Advertising dream more like a nightmare

2 minute read


Is there nothing safe from the marketer’s intrusive tentacles?


The health benefits of a good night’s sleep cannot be over-estimated.

As was so often the case, the Bard was bang on the money when he quilled: “Sleep that knits up the raveled sleave of care” in the Scottish play.

It’s a shame the Upstart Crow is not about these days to offer his views on what strikes your Back Page correspondent as one of the most disturbing developments in the world of advertising since plans to display billboards on the moon.

The sanctity of our sleep is about to invaded by advertising barkers intent on injecting their sales pitches into our dreams. 

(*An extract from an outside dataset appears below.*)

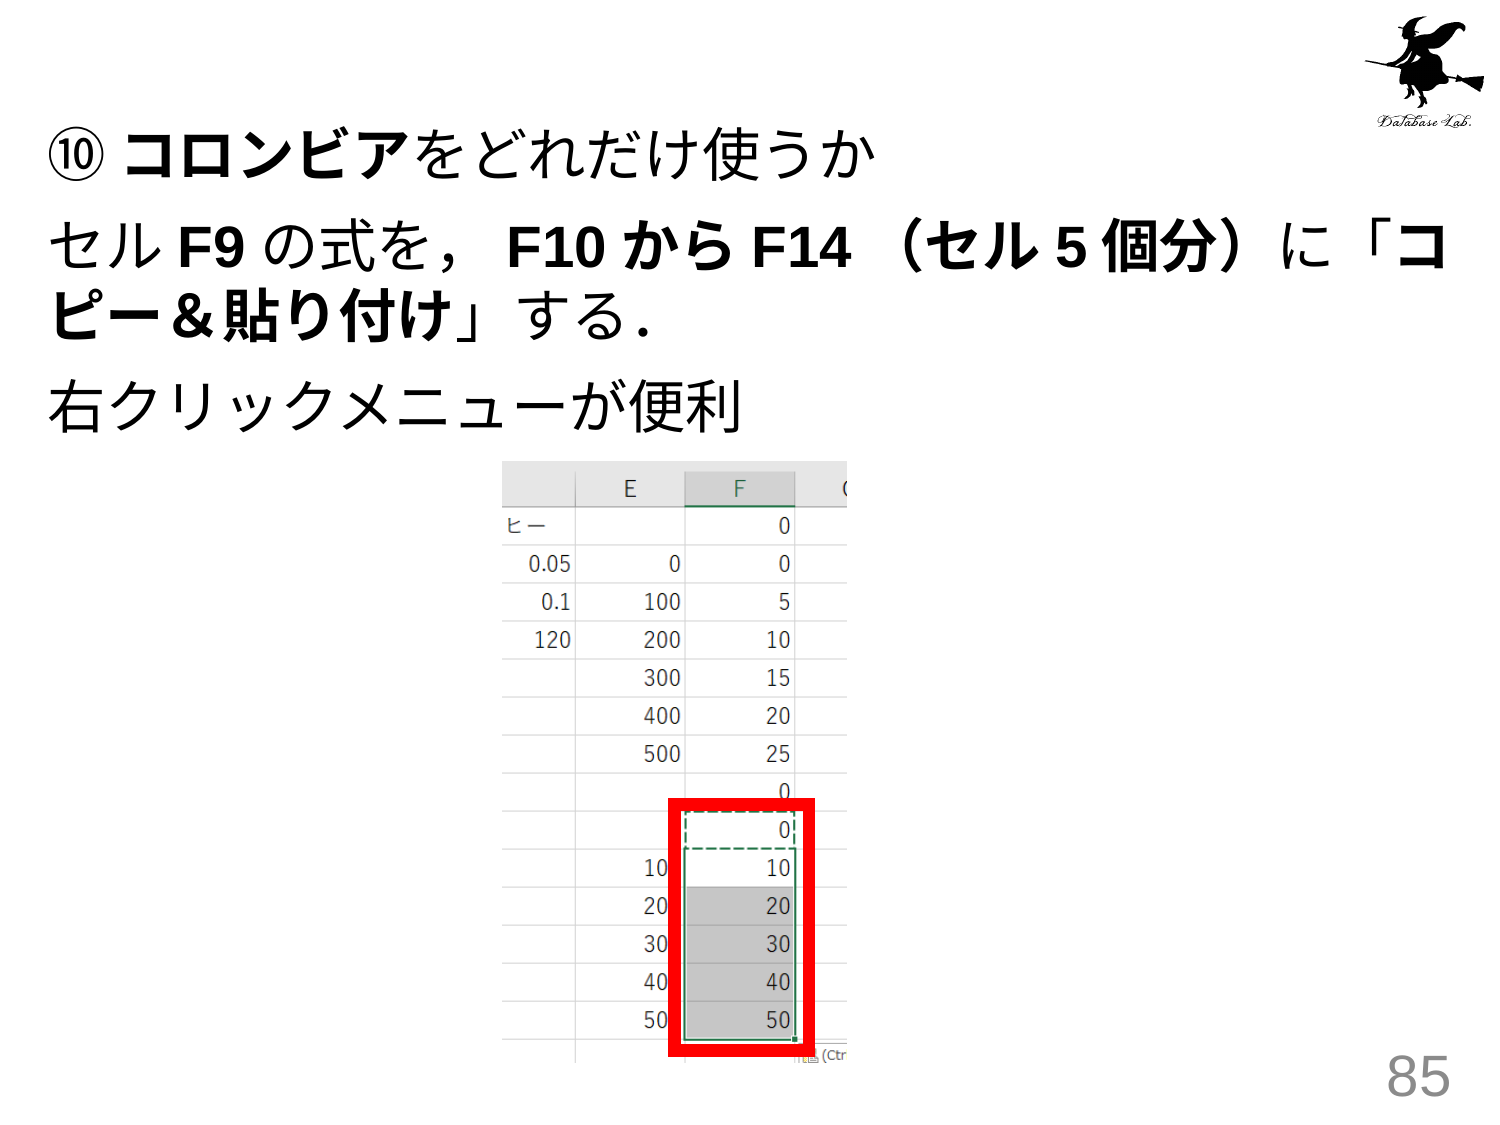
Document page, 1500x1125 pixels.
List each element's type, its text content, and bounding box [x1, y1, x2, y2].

We honestly wish we were making this up. But an essay from researchers at Harvard, MIT and the University of Montreal has alerted the world to the very real plans that marketers have to use a thing called “dreamtech” to invade our slumber.   

“Multiple marketing studies are openly testing new ways to alter and drive purchasing behaviour through sleep and dream hacking,” the researchers write. 

The use of dream hacking, which involves using specific stimuli before or during sleep to affect dream content, is rapidly becoming a commercial, for-profit reality, the authors warn.

They speak with some authority on this matter, two of them having previously worked on a MIT device designed to “communicate with sleeping subjects” and “hack into their dreams”. 

Plucking a leaf from the book of dystopia, this strategy is referred to as “targeted dream incubation”. 

The essay writers have called on the Federal Trade Commission, which regulates advertising in the US, to quickly update existing rules which ban subliminal messages in advertising to extend to this nightmarish new development.

We can only speak for ourselves, but your correspondent’s dreams are well and truly weird enough already. The thought that latter-day Mad Men-meets-Inception­-style operatives may one day be worming their way into our sleep-scape is literally mind-boggling.